Il a pour cible le facteur Xa qu'il inhibe de façon réversible et compétitive. Le FXa se situe en position centrale dans la cascade de la coagulation ce qui présente des avantages théoriques par rapport à l’inhibition du facteur IIa (moins de risque hémorragique et de risque d’effet rebond à l’arrêt du traitement).

De plus, l'action du rivaroxaban sur le facteur Xa est directe, ce qui lui permet d'agir sur le FXa libre et aussi sur le FXa lié au complexe prothrombinase, à l'inverse d'une inhibition indirecte qui n'agit que sur le FXa libre.

Or, une fois incorporé au complexe prothrombinase, l’activité du facteur Xa est 300 000 fois plus forte que celle du FXa libre. L’inhibition directe permet donc une réduction efficace de la génération de thrombine, sans inhiber la thrombine circulante qui participe à l’hémostase.

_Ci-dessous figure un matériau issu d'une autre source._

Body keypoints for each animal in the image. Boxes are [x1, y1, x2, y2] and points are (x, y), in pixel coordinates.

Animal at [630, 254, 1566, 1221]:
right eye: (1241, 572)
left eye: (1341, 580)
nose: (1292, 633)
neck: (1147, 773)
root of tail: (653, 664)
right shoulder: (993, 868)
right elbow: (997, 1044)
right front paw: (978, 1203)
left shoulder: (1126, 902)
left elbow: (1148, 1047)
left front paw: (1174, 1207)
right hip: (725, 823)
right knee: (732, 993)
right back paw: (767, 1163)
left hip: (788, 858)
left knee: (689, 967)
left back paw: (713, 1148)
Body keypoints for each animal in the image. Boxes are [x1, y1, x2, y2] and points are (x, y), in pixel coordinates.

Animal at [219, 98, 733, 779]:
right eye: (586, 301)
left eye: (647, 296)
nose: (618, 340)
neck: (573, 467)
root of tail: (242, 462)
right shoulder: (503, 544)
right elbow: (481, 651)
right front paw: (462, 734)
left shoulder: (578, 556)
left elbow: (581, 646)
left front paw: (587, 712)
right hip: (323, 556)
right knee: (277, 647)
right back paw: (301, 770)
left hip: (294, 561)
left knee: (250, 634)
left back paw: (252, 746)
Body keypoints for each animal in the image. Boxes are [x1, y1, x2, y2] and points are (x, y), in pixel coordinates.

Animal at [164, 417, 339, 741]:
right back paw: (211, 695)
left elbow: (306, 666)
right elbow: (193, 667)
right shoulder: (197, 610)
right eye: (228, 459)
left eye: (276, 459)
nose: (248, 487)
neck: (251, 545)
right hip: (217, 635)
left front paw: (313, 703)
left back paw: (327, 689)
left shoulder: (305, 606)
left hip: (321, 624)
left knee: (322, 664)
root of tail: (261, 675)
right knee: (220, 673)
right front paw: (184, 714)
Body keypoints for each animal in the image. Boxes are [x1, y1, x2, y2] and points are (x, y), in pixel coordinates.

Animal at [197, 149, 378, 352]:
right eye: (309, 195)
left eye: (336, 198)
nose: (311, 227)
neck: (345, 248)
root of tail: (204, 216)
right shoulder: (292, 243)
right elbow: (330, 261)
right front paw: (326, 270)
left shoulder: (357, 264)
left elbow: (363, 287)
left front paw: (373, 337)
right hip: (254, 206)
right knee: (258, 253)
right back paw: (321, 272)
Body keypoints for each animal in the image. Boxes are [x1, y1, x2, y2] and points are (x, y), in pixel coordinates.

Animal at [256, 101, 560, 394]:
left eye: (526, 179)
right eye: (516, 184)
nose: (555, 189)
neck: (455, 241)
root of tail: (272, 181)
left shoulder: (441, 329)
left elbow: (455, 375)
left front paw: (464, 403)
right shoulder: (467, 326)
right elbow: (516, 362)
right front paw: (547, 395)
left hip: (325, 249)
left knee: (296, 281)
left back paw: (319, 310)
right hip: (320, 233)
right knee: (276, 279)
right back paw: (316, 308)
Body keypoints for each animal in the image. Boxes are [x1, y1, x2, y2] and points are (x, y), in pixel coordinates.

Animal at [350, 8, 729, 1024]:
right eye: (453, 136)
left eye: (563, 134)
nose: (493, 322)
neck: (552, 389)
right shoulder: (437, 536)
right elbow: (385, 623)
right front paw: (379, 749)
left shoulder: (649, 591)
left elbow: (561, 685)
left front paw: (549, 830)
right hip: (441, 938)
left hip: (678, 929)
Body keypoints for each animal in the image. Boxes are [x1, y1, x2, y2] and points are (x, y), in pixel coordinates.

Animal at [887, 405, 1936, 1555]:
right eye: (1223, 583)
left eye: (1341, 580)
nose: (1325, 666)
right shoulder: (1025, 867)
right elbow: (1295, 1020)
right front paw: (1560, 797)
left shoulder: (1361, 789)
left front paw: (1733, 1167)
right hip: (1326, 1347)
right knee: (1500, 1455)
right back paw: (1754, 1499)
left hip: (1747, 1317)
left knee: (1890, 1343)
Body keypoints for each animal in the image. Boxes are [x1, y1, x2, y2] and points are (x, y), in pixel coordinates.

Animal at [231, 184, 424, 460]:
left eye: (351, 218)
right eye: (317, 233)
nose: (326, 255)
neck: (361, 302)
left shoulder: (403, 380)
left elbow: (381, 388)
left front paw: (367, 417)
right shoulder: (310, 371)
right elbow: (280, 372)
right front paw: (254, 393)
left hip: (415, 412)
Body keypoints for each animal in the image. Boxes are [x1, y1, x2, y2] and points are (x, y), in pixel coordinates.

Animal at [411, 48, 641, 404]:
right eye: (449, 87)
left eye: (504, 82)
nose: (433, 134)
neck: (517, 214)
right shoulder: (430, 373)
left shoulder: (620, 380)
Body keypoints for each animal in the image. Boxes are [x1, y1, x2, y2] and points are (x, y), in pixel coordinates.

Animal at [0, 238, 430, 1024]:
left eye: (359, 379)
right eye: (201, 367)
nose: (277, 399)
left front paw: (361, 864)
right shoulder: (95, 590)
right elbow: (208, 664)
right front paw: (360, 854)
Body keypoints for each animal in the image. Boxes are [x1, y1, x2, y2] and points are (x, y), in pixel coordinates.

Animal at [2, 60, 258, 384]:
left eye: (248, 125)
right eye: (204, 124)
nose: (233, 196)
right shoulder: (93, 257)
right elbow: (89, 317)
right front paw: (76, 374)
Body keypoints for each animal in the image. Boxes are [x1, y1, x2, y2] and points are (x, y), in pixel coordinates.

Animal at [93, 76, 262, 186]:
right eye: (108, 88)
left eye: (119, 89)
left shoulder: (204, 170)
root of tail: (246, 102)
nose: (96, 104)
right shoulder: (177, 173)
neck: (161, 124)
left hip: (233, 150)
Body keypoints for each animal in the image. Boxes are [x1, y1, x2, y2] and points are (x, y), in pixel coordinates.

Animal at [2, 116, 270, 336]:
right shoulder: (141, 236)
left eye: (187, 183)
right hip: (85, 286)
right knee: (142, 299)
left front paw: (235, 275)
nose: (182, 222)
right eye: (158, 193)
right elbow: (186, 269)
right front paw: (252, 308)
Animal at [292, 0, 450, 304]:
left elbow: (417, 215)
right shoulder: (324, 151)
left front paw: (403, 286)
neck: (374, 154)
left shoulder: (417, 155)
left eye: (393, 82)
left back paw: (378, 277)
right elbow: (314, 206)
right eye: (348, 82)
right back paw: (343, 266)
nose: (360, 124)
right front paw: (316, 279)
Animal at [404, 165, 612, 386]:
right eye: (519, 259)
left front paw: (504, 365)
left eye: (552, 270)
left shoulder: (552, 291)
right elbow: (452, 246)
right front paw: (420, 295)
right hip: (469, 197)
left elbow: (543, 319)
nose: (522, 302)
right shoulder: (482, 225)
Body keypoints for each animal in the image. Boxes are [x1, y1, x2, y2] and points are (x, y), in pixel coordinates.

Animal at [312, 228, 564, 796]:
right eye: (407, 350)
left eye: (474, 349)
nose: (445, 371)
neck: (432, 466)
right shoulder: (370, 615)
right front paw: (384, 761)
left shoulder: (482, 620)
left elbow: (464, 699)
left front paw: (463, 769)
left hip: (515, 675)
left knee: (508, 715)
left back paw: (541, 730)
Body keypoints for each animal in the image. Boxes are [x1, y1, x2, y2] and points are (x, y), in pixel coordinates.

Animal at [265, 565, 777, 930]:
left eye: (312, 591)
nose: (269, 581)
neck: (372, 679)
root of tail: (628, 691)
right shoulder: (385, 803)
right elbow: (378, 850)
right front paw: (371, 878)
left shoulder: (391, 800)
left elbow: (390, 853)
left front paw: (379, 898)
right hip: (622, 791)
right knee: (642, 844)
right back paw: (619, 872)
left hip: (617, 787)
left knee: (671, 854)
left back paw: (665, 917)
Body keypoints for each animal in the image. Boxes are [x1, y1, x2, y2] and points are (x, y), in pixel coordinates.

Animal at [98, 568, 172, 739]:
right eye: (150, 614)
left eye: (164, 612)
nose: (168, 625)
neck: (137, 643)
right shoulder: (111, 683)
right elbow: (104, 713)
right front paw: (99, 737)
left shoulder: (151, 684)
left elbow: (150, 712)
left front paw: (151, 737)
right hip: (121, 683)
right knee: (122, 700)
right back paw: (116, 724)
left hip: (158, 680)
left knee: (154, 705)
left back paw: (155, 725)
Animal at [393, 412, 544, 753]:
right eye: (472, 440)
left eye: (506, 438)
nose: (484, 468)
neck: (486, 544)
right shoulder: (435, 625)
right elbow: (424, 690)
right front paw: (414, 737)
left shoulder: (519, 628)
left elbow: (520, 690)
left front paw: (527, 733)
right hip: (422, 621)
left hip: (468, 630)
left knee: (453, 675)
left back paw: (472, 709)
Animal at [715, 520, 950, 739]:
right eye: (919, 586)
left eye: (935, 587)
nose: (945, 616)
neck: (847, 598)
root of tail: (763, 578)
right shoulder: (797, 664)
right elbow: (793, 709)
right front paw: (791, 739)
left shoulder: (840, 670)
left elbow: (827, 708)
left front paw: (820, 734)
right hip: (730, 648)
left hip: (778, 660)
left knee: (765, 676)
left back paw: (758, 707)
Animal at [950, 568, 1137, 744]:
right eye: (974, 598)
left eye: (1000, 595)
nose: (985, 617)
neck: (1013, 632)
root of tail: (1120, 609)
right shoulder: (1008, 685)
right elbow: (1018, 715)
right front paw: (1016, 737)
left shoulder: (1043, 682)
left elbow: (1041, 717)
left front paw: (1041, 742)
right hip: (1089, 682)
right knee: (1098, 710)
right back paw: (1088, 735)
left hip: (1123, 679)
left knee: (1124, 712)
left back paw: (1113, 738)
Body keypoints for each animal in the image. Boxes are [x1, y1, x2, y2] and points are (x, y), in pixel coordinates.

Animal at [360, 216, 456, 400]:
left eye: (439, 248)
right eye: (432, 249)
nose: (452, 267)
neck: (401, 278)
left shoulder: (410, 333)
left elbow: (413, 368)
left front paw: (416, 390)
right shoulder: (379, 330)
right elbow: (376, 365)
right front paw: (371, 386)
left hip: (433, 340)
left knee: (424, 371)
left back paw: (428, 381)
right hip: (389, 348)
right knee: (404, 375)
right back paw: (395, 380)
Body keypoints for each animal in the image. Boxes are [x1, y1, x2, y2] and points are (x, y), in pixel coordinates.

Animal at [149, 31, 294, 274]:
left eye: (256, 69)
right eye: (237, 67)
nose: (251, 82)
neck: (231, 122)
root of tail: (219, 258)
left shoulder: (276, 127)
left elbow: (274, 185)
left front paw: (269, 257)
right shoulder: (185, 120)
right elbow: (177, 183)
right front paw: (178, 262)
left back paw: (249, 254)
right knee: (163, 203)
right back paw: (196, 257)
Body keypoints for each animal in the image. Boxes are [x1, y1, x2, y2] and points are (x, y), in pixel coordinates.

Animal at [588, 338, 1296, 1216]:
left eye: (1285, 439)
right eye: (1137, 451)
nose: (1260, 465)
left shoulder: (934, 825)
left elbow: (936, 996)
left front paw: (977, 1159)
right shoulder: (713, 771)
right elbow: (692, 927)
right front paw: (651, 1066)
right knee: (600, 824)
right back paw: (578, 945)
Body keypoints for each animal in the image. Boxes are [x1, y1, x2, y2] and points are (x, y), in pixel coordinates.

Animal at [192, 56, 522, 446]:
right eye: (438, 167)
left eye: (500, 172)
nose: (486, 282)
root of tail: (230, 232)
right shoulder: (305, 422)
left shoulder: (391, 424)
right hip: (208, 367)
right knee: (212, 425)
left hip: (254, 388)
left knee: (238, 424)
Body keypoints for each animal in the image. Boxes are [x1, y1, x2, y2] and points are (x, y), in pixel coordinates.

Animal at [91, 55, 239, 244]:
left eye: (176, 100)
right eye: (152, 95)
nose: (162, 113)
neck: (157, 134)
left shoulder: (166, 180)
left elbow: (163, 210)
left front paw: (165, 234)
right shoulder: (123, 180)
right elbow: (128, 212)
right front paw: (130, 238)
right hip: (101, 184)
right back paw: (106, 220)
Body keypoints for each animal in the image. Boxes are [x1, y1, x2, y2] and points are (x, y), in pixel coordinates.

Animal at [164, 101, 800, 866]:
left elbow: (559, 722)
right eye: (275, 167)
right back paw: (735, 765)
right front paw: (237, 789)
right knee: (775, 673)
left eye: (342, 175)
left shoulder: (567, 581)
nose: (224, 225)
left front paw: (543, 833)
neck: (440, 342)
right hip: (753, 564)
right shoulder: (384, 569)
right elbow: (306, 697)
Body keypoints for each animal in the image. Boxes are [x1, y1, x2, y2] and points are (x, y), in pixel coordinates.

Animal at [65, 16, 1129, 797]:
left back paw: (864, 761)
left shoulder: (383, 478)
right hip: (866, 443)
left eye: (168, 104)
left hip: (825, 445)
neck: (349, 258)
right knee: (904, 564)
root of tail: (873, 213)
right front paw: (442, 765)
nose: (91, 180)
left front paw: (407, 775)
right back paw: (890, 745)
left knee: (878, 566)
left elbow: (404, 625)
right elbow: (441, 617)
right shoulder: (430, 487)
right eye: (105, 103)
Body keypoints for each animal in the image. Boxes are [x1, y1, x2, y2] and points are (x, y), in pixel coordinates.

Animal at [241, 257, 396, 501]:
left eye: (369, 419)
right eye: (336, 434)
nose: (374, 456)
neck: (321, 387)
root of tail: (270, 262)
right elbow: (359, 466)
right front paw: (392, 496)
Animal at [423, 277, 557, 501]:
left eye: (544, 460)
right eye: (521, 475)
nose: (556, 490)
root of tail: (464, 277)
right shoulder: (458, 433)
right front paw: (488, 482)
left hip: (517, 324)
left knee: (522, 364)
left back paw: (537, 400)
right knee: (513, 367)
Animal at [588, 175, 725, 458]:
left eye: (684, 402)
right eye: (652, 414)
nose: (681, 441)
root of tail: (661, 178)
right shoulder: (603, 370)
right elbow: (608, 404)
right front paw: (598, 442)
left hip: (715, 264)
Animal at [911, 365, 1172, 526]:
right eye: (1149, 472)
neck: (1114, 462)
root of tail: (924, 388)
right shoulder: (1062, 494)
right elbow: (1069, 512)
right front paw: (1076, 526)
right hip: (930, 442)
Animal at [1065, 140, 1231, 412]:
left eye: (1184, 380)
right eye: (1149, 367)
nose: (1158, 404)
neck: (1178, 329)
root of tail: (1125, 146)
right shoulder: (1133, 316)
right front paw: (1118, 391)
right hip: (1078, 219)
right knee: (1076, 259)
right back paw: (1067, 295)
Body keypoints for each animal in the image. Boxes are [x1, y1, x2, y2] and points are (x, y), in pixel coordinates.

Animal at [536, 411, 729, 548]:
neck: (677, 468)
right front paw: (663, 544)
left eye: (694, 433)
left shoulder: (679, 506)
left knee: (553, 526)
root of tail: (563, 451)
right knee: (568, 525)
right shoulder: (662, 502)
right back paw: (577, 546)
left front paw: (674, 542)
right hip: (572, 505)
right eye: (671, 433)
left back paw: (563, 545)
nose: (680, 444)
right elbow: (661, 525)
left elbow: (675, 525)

Le rivaroxaban inhibe directement de façon réversible et compétitive le facteur Xa. Sa biodisponibilité est élevée, de 80 à 100%, sa demi-vie terminale est de 7 à 11 heures et il a une double voie d’élimination, rénale (1/3 sous forme inchangée avec sécrétion rénale active) et hépatique (après métabolisation, 1/3 est éliminé par voie rénale sous forme inactive et 1/3 par voie fécale). Sa fenêtre thérapeutique est large.

Contrairement aux AVK et dans une moindre mesure, aux HBPMs, sa prescription ne nécessite pas de contrôle biologique de routine. L’alimentation ne modifie pas son profil pharmacocinétique. Quelques interactions médicamenteuses existent avec les inhibiteurs forts du CYP3A4 (kétoconazole, ritonavir…) (6).



 

Dr Laurence Terrasse

1) Eriksson B et coll. : Rivaroxaban versus enoxaparin for thromboprophylaxis after hip arthroplasty. N Engl J Med 2008 ; 358 : 2765-2775.
2) Lassen MR et coll. Rivaroxaban versus enoxaparin for thromboprophylaxis after total knee arthroplasty. N Engl J Med 2008 ; 358: 2776-2786.
3) Kakkar A et coll.: Extended duration rivaroxaban versus short-term enoxaparin for the prevention of venous thromboembolism after total hip arthroplasty : a double-blind, randomised controlled trial. Lancet 2008; 372: 31-39.
4) SFAR. Prévention de la maladie thromboembolique veineuse périopératoire et obstétricale. Recommandations pour la pratique clinique (RPC). Texte court 2005.
http://www.sfar.org/t/spip.php?article270
5) Warwick D et coll.: Insufficient duration of venous thromboembolism prophylaxis after total hip or knee replacement when compared with the time course of thromboembolic events. J Bone Joint Surg. 2007; 89 B 799-807.
6) Weitz J. : Emerging anticoagulants for the tretament of venous thromboembolism. Thromb Haemost 2006; 96: 274-84.